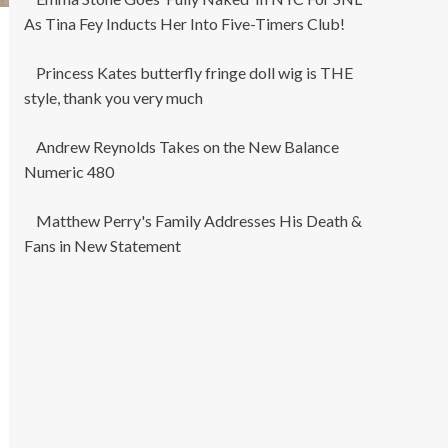
As Tina Fey Inducts Her Into Five-Timers Club!
Princess Kates butterfly fringe doll wig is THE
style, thank you very much
Andrew Reynolds Takes on the New Balance
Numeric 480
Matthew Perry's Family Addresses His Death &
Fans in New Statement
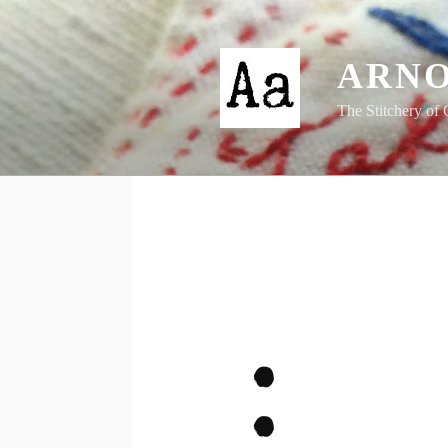
Skip
to
content
ARNO
The Stitchery of 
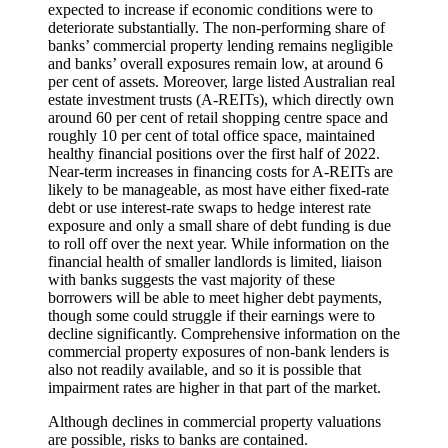
expected to increase if economic conditions were to
deteriorate substantially. The non-performing share of
banks’ commercial property lending remains negligible
and banks’ overall exposures remain low, at around 6
per cent of assets. Moreover, large listed Australian real
estate investment trusts (A-REITs), which directly own
around 60 per cent of retail shopping centre space and
roughly 10 per cent of total office space, maintained
healthy financial positions over the first half of 2022.
Near-term increases in financing costs for A-REITs are
likely to be manageable, as most have either fixed-rate
debt or use interest-rate swaps to hedge interest rate
exposure and only a small share of debt funding is due
to roll off over the next year. While information on the
financial health of smaller landlords is limited, liaison
with banks suggests the vast majority of these
borrowers will be able to meet higher debt payments,
though some could struggle if their earnings were to
decline significantly. Comprehensive information on the
commercial property exposures of non-bank lenders is
also not readily available, and so it is possible that
impairment rates are higher in that part of the market.
Although declines in commercial property valuations
are possible, risks to banks are contained.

- **Task description**
What lines in the material mention "property"? Copy every one of them.

- **Output below**
banks’ commercial property lending remains negligible
commercial property exposures of non-bank lenders is
Although declines in commercial property valuations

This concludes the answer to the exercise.